Fedora 4 Deep Dive Number Two: Support for Preservation
Submitted by on Thu, 2014-05-15 13:34
The New Streamlined and Strong Flexible Extensible Durable Object Repository Architecture is designed to support preservation of digital assets–one of the primary Fedora 4 use cases
Winchester, MA The redesigned beta version of Fedora 4 will be released at the Open Repositories Conference in June with plans for a full-production model release later in the year. This post is part of a series of articles that will acquaint you with Fedora 4’s significant improvements–made available to the community by Fedora stakeholders working in concert with DuraSpace.
Fedora 4 open source repository software addresses the following top priorities expressed by the international community over the past few years:
Improved performance and scalability
More flexible storage options
Features to accommodate research data management
Better capabilities for participating in the world of linked open data
An improved platform for developers—one that is easier to work with and which will attract a larger core of developers.
A full set of significant Fedora 4.0 features can be found on the wiki.

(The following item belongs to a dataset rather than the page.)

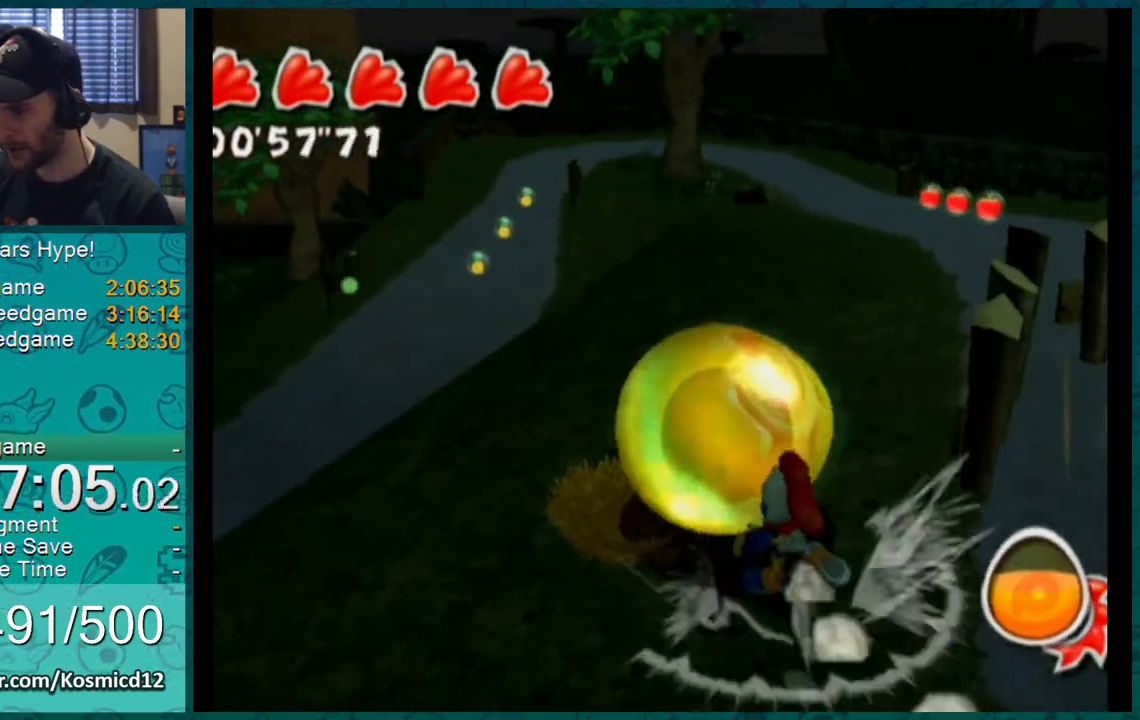
{"buttons": [], "left_stick": "up", "right_stick": "center", "events": [[250, "left_stick", "center"], [317, "left_stick", "up"], [384, "A", "down"], [500, "A", "up"]]}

Highlights include:
How Does Fedora Provide Durable Storage for Digital Assets?
Long-term durability is one of the main requirements of a good preservation system; simply put, digital assets need to stand the test of time. To do this effectively requires a multi-pronged approach, including (but not limited to) flexible storage options, fixity checks, and backup and restore capabilities.
Different types of digital assets are often stored in separate back-end file systems; for example, high resolution image files may be stored in one file system, and large video files in another. Wherever they are located, these files need to be managed by repository software that can maintain file integrity and protect against bit rot and other fixity issues. The repository must also support backup and restoration, not just of the data, but of any external indexes that provide search capabilities and maintain any semantic relationships between the assets.
Fedora 4 provides a strong set of features to support durable storage. Policy-driven storage allows administrators to define ingest rules such that files of different types (e.g. images, videos) get routed to different back-end stores. Checksums can then be calculated when assets are added to the repository, and fixity checks can be configured to run against these checksums on a regular basis. Fedora 4 also provides a means to backup the entire repository and restore everything, including rebuilding an external search index and/or triplestore, in case of a problem. For extremely large repositories (e.g. multi-petabyte datastores) a full repository backup and restore may take a very long time to execute, so Fedora provides object and tree-level import and export capabilities to selectively restore portions of the repository.
The other key component of a good preservation system is long-term access. While asset durability is crucial, a perfectly preserved file in a no-longer-supported format is of little use to anyone. Long-term access can also be supported by adopting linked data practices for assets in the repository. These practices ensure both long-term interoperability with other linked data platforms, and accurate, up-to-date asset descriptions.
Fedora 4 adheres to the recommendations of the Linked Data Platform 1.0 (LDP). LDP defines the expectations for accessing, updating, creating, and deleting resources from servers, such as Fedora, that expose resources as linked data. Core to Linked Data interactions is the assumption that Resource Description Framework (RDF) representations of Fedora resources are available. RDF representations are the default response serialization from Fedora. Additionally, descriptions of repository assets and the relationships between resources within and external to the repository are modeled as RDF triples.